For the 10th anniversary of its survey on home design trends, the American Institute of Architects asked a panel of more than 500 architects what they expect to be the major changes in home design over the next decade.
Rather than identifying futuristic Jetsons-like robot maids and conveyor belts, the answers underscore that the industry will have to grapple with long-term global shifts in the environment and demographics. Trends they identified include a focus on materials that won’t make you sick, storm-proofing your home and features to help you live there well into old age.
Kermit Baker, AIA’s chief economist, said changes in home design also will be driven by the fact that many younger households who have put off buying a home are finally expected to purchase one. That new generation of home buyers brings a different set of tastes than those who bought a decade ago during the previous housing boom.
“It’s really been 15 to 20 years since the housing market was normal in any sense of the word. We have a whole new generation of home buyers out there,” Mr. Baker said. “I think builders are finding that they can’t just dust off the old models and start cranking them up again.”
Recent surveys indicate that young people aren’t necessarily keen on such pricey upgrades.

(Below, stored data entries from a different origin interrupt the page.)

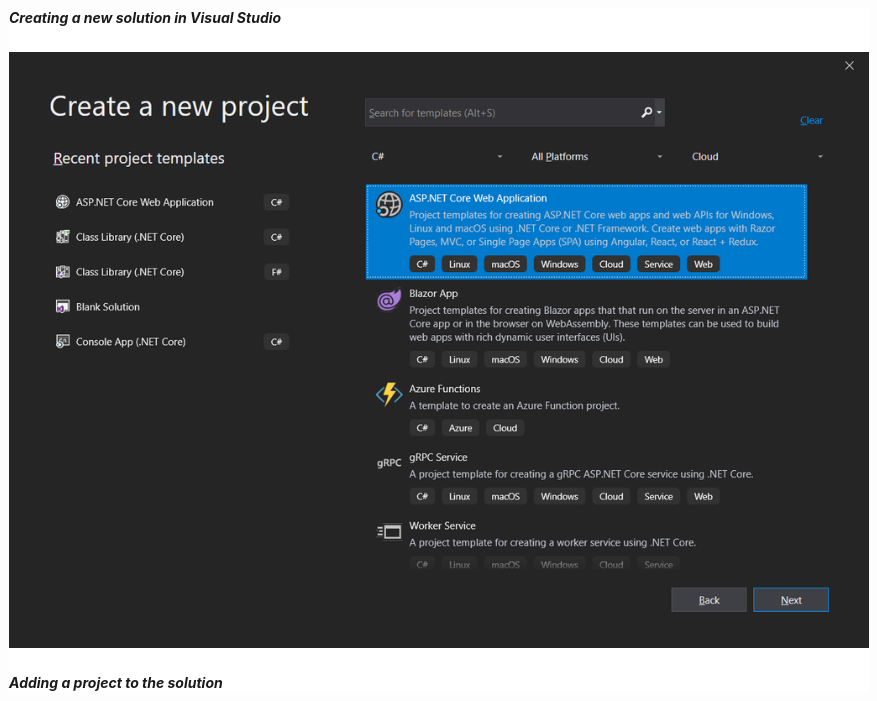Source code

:    ##### Creating a new solution in Visual Studio 
   ![](/img/aspdotnetcore/confplanner/2/2.png "Creating a new solution in Visual Studio")

   ##### Adding a project to the solution 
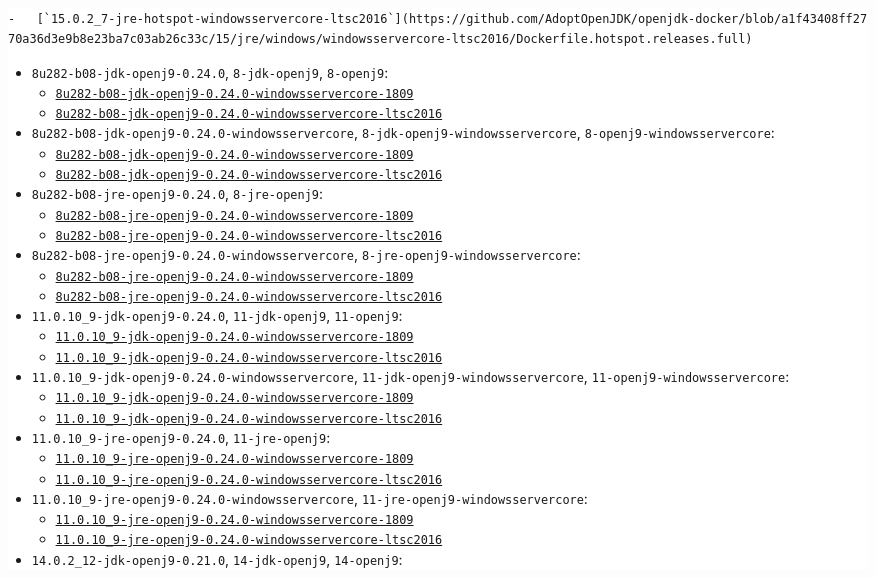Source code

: 	-	[`15.0.2_7-jre-hotspot-windowsservercore-ltsc2016`](https://github.com/AdoptOpenJDK/openjdk-docker/blob/a1f43408ff2770a36d3e9b8e23ba7c03ab26c33c/15/jre/windows/windowsservercore-ltsc2016/Dockerfile.hotspot.releases.full)
-	`8u282-b08-jdk-openj9-0.24.0`, `8-jdk-openj9`, `8-openj9`:
	-	[`8u282-b08-jdk-openj9-0.24.0-windowsservercore-1809`](https://github.com/AdoptOpenJDK/openjdk-docker/blob/a1f43408ff2770a36d3e9b8e23ba7c03ab26c33c/8/jdk/windows/windowsservercore-1809/Dockerfile.openj9.releases.full)
	-	[`8u282-b08-jdk-openj9-0.24.0-windowsservercore-ltsc2016`](https://github.com/AdoptOpenJDK/openjdk-docker/blob/a1f43408ff2770a36d3e9b8e23ba7c03ab26c33c/8/jdk/windows/windowsservercore-ltsc2016/Dockerfile.openj9.releases.full)
-	`8u282-b08-jdk-openj9-0.24.0-windowsservercore`, `8-jdk-openj9-windowsservercore`, `8-openj9-windowsservercore`:
	-	[`8u282-b08-jdk-openj9-0.24.0-windowsservercore-1809`](https://github.com/AdoptOpenJDK/openjdk-docker/blob/a1f43408ff2770a36d3e9b8e23ba7c03ab26c33c/8/jdk/windows/windowsservercore-1809/Dockerfile.openj9.releases.full)
	-	[`8u282-b08-jdk-openj9-0.24.0-windowsservercore-ltsc2016`](https://github.com/AdoptOpenJDK/openjdk-docker/blob/a1f43408ff2770a36d3e9b8e23ba7c03ab26c33c/8/jdk/windows/windowsservercore-ltsc2016/Dockerfile.openj9.releases.full)
-	`8u282-b08-jre-openj9-0.24.0`, `8-jre-openj9`:
	-	[`8u282-b08-jre-openj9-0.24.0-windowsservercore-1809`](https://github.com/AdoptOpenJDK/openjdk-docker/blob/a1f43408ff2770a36d3e9b8e23ba7c03ab26c33c/8/jre/windows/windowsservercore-1809/Dockerfile.openj9.releases.full)
	-	[`8u282-b08-jre-openj9-0.24.0-windowsservercore-ltsc2016`](https://github.com/AdoptOpenJDK/openjdk-docker/blob/a1f43408ff2770a36d3e9b8e23ba7c03ab26c33c/8/jre/windows/windowsservercore-ltsc2016/Dockerfile.openj9.releases.full)
-	`8u282-b08-jre-openj9-0.24.0-windowsservercore`, `8-jre-openj9-windowsservercore`:
	-	[`8u282-b08-jre-openj9-0.24.0-windowsservercore-1809`](https://github.com/AdoptOpenJDK/openjdk-docker/blob/a1f43408ff2770a36d3e9b8e23ba7c03ab26c33c/8/jre/windows/windowsservercore-1809/Dockerfile.openj9.releases.full)
	-	[`8u282-b08-jre-openj9-0.24.0-windowsservercore-ltsc2016`](https://github.com/AdoptOpenJDK/openjdk-docker/blob/a1f43408ff2770a36d3e9b8e23ba7c03ab26c33c/8/jre/windows/windowsservercore-ltsc2016/Dockerfile.openj9.releases.full)
-	`11.0.10_9-jdk-openj9-0.24.0`, `11-jdk-openj9`, `11-openj9`:
	-	[`11.0.10_9-jdk-openj9-0.24.0-windowsservercore-1809`](https://github.com/AdoptOpenJDK/openjdk-docker/blob/a1f43408ff2770a36d3e9b8e23ba7c03ab26c33c/11/jdk/windows/windowsservercore-1809/Dockerfile.openj9.releases.full)
	-	[`11.0.10_9-jdk-openj9-0.24.0-windowsservercore-ltsc2016`](https://github.com/AdoptOpenJDK/openjdk-docker/blob/a1f43408ff2770a36d3e9b8e23ba7c03ab26c33c/11/jdk/windows/windowsservercore-ltsc2016/Dockerfile.openj9.releases.full)
-	`11.0.10_9-jdk-openj9-0.24.0-windowsservercore`, `11-jdk-openj9-windowsservercore`, `11-openj9-windowsservercore`:
	-	[`11.0.10_9-jdk-openj9-0.24.0-windowsservercore-1809`](https://github.com/AdoptOpenJDK/openjdk-docker/blob/a1f43408ff2770a36d3e9b8e23ba7c03ab26c33c/11/jdk/windows/windowsservercore-1809/Dockerfile.openj9.releases.full)
	-	[`11.0.10_9-jdk-openj9-0.24.0-windowsservercore-ltsc2016`](https://github.com/AdoptOpenJDK/openjdk-docker/blob/a1f43408ff2770a36d3e9b8e23ba7c03ab26c33c/11/jdk/windows/windowsservercore-ltsc2016/Dockerfile.openj9.releases.full)
-	`11.0.10_9-jre-openj9-0.24.0`, `11-jre-openj9`:
	-	[`11.0.10_9-jre-openj9-0.24.0-windowsservercore-1809`](https://github.com/AdoptOpenJDK/openjdk-docker/blob/a1f43408ff2770a36d3e9b8e23ba7c03ab26c33c/11/jre/windows/windowsservercore-1809/Dockerfile.openj9.releases.full)
	-	[`11.0.10_9-jre-openj9-0.24.0-windowsservercore-ltsc2016`](https://github.com/AdoptOpenJDK/openjdk-docker/blob/a1f43408ff2770a36d3e9b8e23ba7c03ab26c33c/11/jre/windows/windowsservercore-ltsc2016/Dockerfile.openj9.releases.full)
-	`11.0.10_9-jre-openj9-0.24.0-windowsservercore`, `11-jre-openj9-windowsservercore`:
	-	[`11.0.10_9-jre-openj9-0.24.0-windowsservercore-1809`](https://github.com/AdoptOpenJDK/openjdk-docker/blob/a1f43408ff2770a36d3e9b8e23ba7c03ab26c33c/11/jre/windows/windowsservercore-1809/Dockerfile.openj9.releases.full)
	-	[`11.0.10_9-jre-openj9-0.24.0-windowsservercore-ltsc2016`](https://github.com/AdoptOpenJDK/openjdk-docker/blob/a1f43408ff2770a36d3e9b8e23ba7c03ab26c33c/11/jre/windows/windowsservercore-ltsc2016/Dockerfile.openj9.releases.full)
-	`14.0.2_12-jdk-openj9-0.21.0`, `14-jdk-openj9`, `14-openj9`:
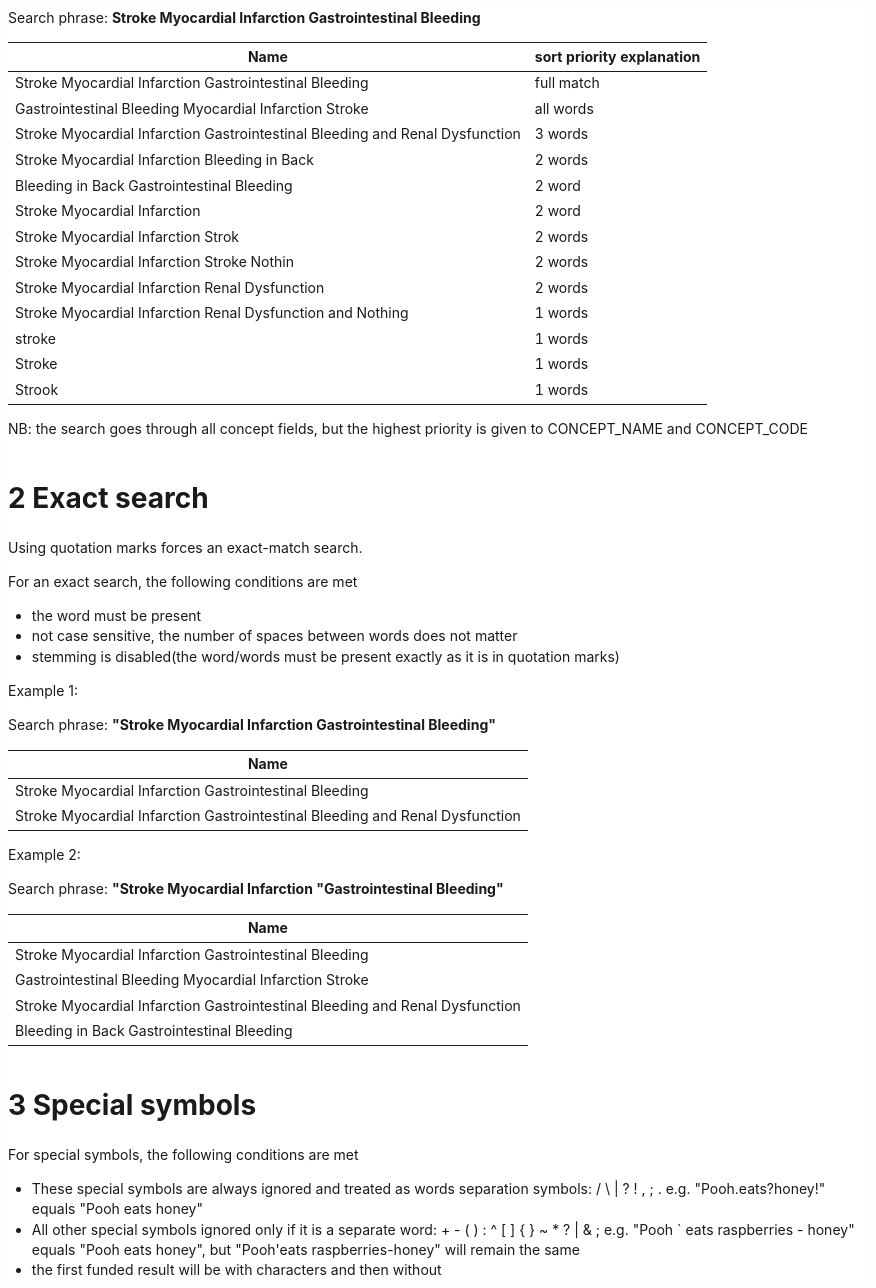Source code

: Search phrase: **Stroke Myocardial Infarction Gastrointestinal Bleeding**

Name | sort priority explanation |
---- | ---- |
Stroke Myocardial Infarction Gastrointestinal Bleeding| full match  |
Gastrointestinal Bleeding Myocardial Infarction Stroke| all words |
Stroke Myocardial Infarction  Gastrointestinal Bleeding and Renal Dysfunction| 3 words |
Stroke Myocardial Infarction Bleeding in Back| 2 words |
Bleeding in Back Gastrointestinal Bleeding| 2 word |
Stroke Myocardial Infarction| 2 word |
Stroke Myocardial Infarction Strok| 2 words |
Stroke Myocardial Infarction Stroke Nothin| 2 words |
Stroke Myocardial Infarction  Renal Dysfunction| 2 words |
Stroke Myocardial Infarction Renal Dysfunction and Nothing| 1 words |
stroke| 1 words |
Stroke| 1 words |
Strook| 1 words |


NB: the search goes through all concept fields, but the highest priority is given to CONCEPT_NAME and CONCEPT_CODE

# 2 Exact search

Using quotation marks forces an exact-match search. 

For an exact search, the following conditions are met
- the word must be present
- not case sensitive, the number of spaces between words does not matter
- stemming is disabled(the word/words must be present exactly as it is in quotation marks)

Example 1:

Search phrase: **"Stroke Myocardial Infarction Gastrointestinal Bleeding"**

Name |
--- | 
Stroke Myocardial Infarction Gastrointestinal Bleeding |
Stroke Myocardial Infarction  Gastrointestinal Bleeding and Renal Dysfunction |

Example 2:

Search phrase:  **"Stroke Myocardial Infarction "Gastrointestinal Bleeding"**

Name |
--- |
Stroke Myocardial Infarction Gastrointestinal Bleeding |
Gastrointestinal Bleeding Myocardial Infarction Stroke |
Stroke Myocardial Infarction  Gastrointestinal Bleeding and Renal Dysfunction |
Bleeding in Back Gastrointestinal Bleeding |

# 3 Special symbols

For special symbols, the following conditions are met
- These special symbols are always ignored and treated as words separation symbols: / \ | ? ! , ;   .
  e.g. "Pooh.eats?honey!" equals "Pooh eats honey" 
- All other special symbols ignored only if it is a separate word: + - ( ) : ^ [ ] { } ~ * ? | & ;
  e.g. "Pooh ` eats raspberries - honey" equals "Pooh eats honey", but "Pooh'eats raspberries-honey" will remain the same  
- the first funded result will be with characters and then without
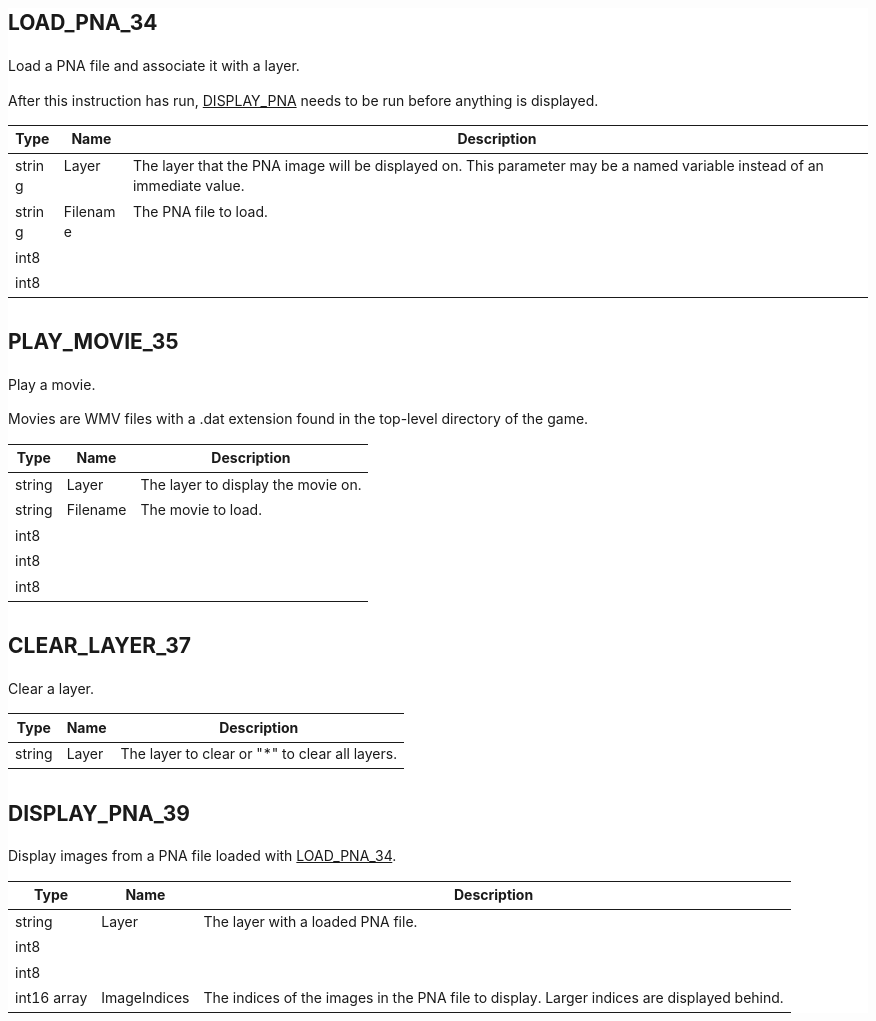 ## LOAD_PNA_34

Load a PNA file and associate it with a layer.

After this instruction has run, [DISPLAY_PNA](#display_pna_39)
needs to be run before anything is displayed.

| Type   | Name     | Description |
|--------|----------|-------------|
| string | Layer    | The layer that the PNA image will be displayed on. This parameter may be a named variable instead of an immediate value. |
| string | Filename | The PNA file to load. |
| int8   |          | |
| int8   |          | |

## PLAY_MOVIE_35

Play a movie.

Movies are WMV files with a .dat extension found in the top-level directory of the game.

| Type   | Name     | Description |
|--------|----------|-------------|
| string | Layer    | The layer to display the movie on. |
| string | Filename | The movie to load. |
| int8   |          | |
| int8   |          | |
| int8   |          | |

## CLEAR_LAYER_37

Clear a layer.

| Type   | Name  | Description |
|--------|-------|-------------|
| string | Layer | The layer to clear or "*" to clear all layers. |

## DISPLAY_PNA_39

Display images from a PNA file loaded with [LOAD_PNA_34](#load_pna_34).

| Type        | Name         | Description |
|-------------|--------------|-------------|
| string      | Layer        | The layer with a loaded PNA file. |
| int8        |              | |
| int8        |              | |
| int16 array | ImageIndices | The indices of the images in the PNA file to display. Larger indices are displayed behind. |

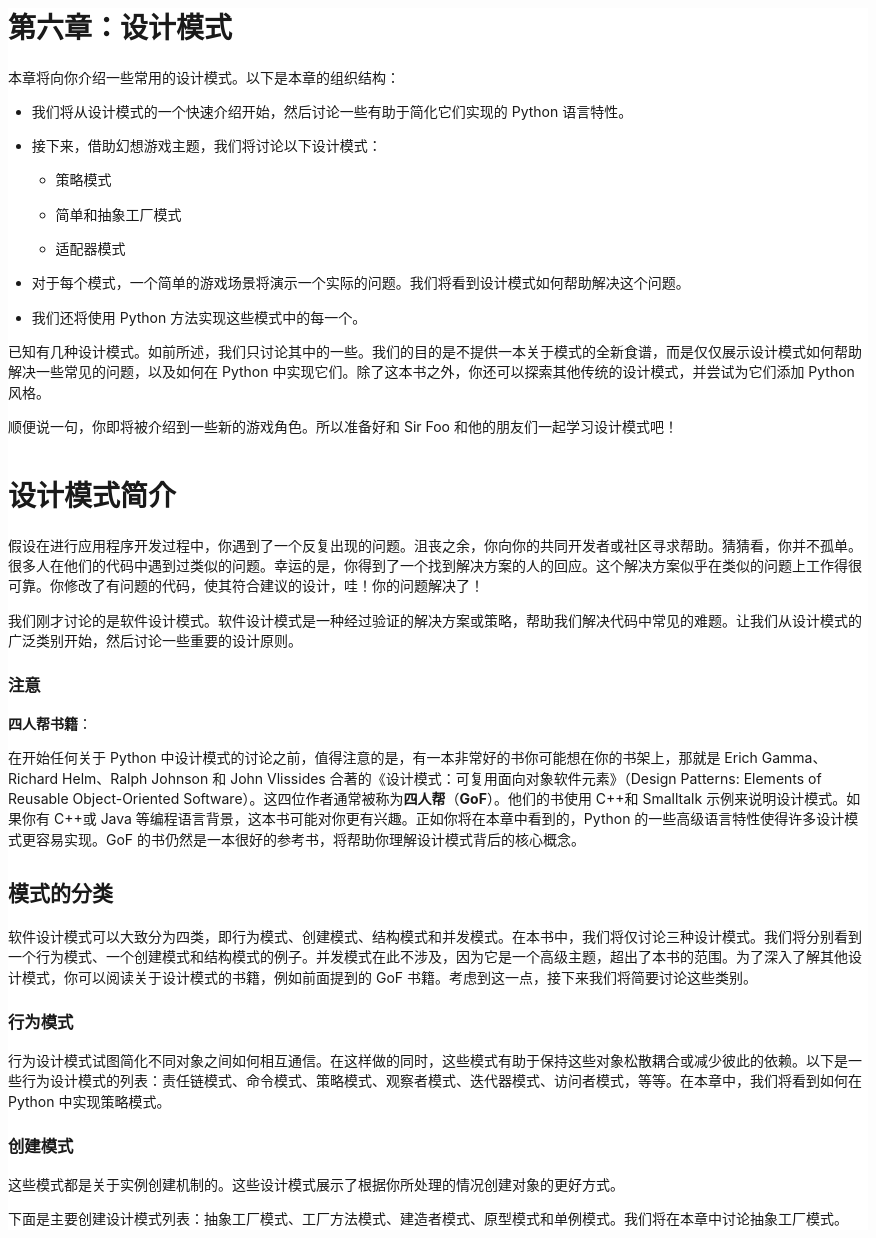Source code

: # 第六章：设计模式

本章将向你介绍一些常用的设计模式。以下是本章的组织结构：

+   我们将从设计模式的一个快速介绍开始，然后讨论一些有助于简化它们实现的 Python 语言特性。

+   接下来，借助幻想游戏主题，我们将讨论以下设计模式：

    +   策略模式

    +   简单和抽象工厂模式

    +   适配器模式

+   对于每个模式，一个简单的游戏场景将演示一个实际的问题。我们将看到设计模式如何帮助解决这个问题。

+   我们还将使用 Python 方法实现这些模式中的每一个。

已知有几种设计模式。如前所述，我们只讨论其中的一些。我们的目的是不提供一本关于模式的全新食谱，而是仅仅展示设计模式如何帮助解决一些常见的问题，以及如何在 Python 中实现它们。除了这本书之外，你还可以探索其他传统的设计模式，并尝试为它们添加 Python 风格。

顺便说一句，你即将被介绍到一些新的游戏角色。所以准备好和 Sir Foo 和他的朋友们一起学习设计模式吧！

# 设计模式简介

假设在进行应用程序开发过程中，你遇到了一个反复出现的问题。沮丧之余，你向你的共同开发者或社区寻求帮助。猜猜看，你并不孤单。很多人在他们的代码中遇到过类似的问题。幸运的是，你得到了一个找到解决方案的人的回应。这个解决方案似乎在类似的问题上工作得很可靠。你修改了有问题的代码，使其符合建议的设计，哇！你的问题解决了！

我们刚才讨论的是软件设计模式。软件设计模式是一种经过验证的解决方案或策略，帮助我们解决代码中常见的难题。让我们从设计模式的广泛类别开始，然后讨论一些重要的设计原则。

### 注意

**四人帮书籍**：

在开始任何关于 Python 中设计模式的讨论之前，值得注意的是，有一本非常好的书你可能想在你的书架上，那就是 Erich Gamma、Richard Helm、Ralph Johnson 和 John Vlissides 合著的《设计模式：可复用面向对象软件元素》（Design Patterns: Elements of Reusable Object-Oriented Software）。这四位作者通常被称为**四人帮**（**GoF**）。他们的书使用 C++和 Smalltalk 示例来说明设计模式。如果你有 C++或 Java 等编程语言背景，这本书可能对你更有兴趣。正如你将在本章中看到的，Python 的一些高级语言特性使得许多设计模式更容易实现。GoF 的书仍然是一本很好的参考书，将帮助你理解设计模式背后的核心概念。

## 模式的分类

软件设计模式可以大致分为四类，即行为模式、创建模式、结构模式和并发模式。在本书中，我们将仅讨论三种设计模式。我们将分别看到一个行为模式、一个创建模式和结构模式的例子。并发模式在此不涉及，因为它是一个高级主题，超出了本书的范围。为了深入了解其他设计模式，你可以阅读关于设计模式的书籍，例如前面提到的 GoF 书籍。考虑到这一点，接下来我们将简要讨论这些类别。

### 行为模式

行为设计模式试图简化不同对象之间如何相互通信。在这样做的同时，这些模式有助于保持这些对象松散耦合或减少彼此的依赖。以下是一些行为设计模式的列表：责任链模式、命令模式、策略模式、观察者模式、迭代器模式、访问者模式，等等。在本章中，我们将看到如何在 Python 中实现策略模式。

### 创建模式

这些模式都是关于实例创建机制的。这些设计模式展示了根据你所处理的情况创建对象的更好方式。

下面是主要创建设计模式列表：抽象工厂模式、工厂方法模式、建造者模式、原型模式和单例模式。我们将在本章中讨论抽象工厂模式。
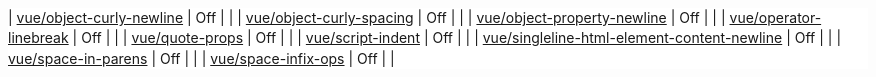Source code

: | [vue/object-curly-newline](https://eslint.vuejs.org/rules/object-curly-newline.html)                                                                                                                  | Off   |                                                                                                                                                                                                                                                                                                                                                                                                                            |
| [vue/object-curly-spacing](https://eslint.vuejs.org/rules/object-curly-spacing.html)                                                                                                                  | Off   |                                                                                                                                                                                                                                                                                                                                                                                                                            |
| [vue/object-property-newline](https://eslint.vuejs.org/rules/object-property-newline.html)                                                                                                            | Off   |                                                                                                                                                                                                                                                                                                                                                                                                                            |
| [vue/operator-linebreak](https://eslint.vuejs.org/rules/operator-linebreak.html)                                                                                                                      | Off   |                                                                                                                                                                                                                                                                                                                                                                                                                            |
| [vue/quote-props](https://eslint.vuejs.org/rules/quote-props.html)                                                                                                                                    | Off   |                                                                                                                                                                                                                                                                                                                                                                                                                            |
| [vue/script-indent](https://eslint.vuejs.org/rules/script-indent.html)                                                                                                                                | Off   |                                                                                                                                                                                                                                                                                                                                                                                                                            |
| [vue/singleline-html-element-content-newline](https://eslint.vuejs.org/rules/singleline-html-element-content-newline.html)                                                                            | Off   |                                                                                                                                                                                                                                                                                                                                                                                                                            |
| [vue/space-in-parens](https://eslint.vuejs.org/rules/space-in-parens.html)                                                                                                                            | Off   |                                                                                                                                                                                                                                                                                                                                                                                                                            |
| [vue/space-infix-ops](https://eslint.vuejs.org/rules/space-infix-ops.html)                                                                                                                            | Off   |                                                                                                                                                                                                                                                                                                                                                                                                                            |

With housing prices and rents rising, many are already struggling to save for down payments without splurging for extras. But as prices go down and reliability improves, that may change, architects argue.
In some cases, future trends may look a lot like returning to the past—such as using more natural and fewer synthetic materials.
“I’m not saying that the future of sustainable design is only the funky stuff,” said Lindsay Sutter an architect in North Bradford, Conn.
The five big trends they identified:
1. Disaster-resistant designs: With more extreme weather brought on by global warming, architects anticipate that design features intended to protect homes from flooding, fires and wind damage will become more common even in noncoastal areas. Such protective measures can include elevating a home several feet in the air, safe rooms or back-up power generation.
2. Healthy building materials: Mirroring the move toward organic, farm-to-table cuisine, homeowners are becoming more conscious that building materials can make them sick, according to AIA. Architects anticipate a move away from paints that give off chemical fumes and toward natural materials, such as wood and brick.
3. Smart-home automation: Architects anticipate that smart-home automation will catch on further, including being able to control temperature, security and lighting from a smart phone. Some surveys show that young people aren’t necessarily especially keen on such gadgets and rated keeping costs down as a much higher priority.
4. Designs catering to an aging population: Design fixes that will allow people to stay living in their homes longer are likely to become more popular as the population ages, including wider hallways, lower windows and more bungalows.
5. Energy-efficient design: Homes that use less electricity and water have become increasingly trendy in recent years and architects expect that to continue, but it is still unclear whether the costs outweigh the benefits. Mr. Suter, the Connecticut architect, said he encourages clients not simply to think of energy efficiency in dollar terms but to think of unforeseen benefits, such as a wood stove that can be used in case of a power outage.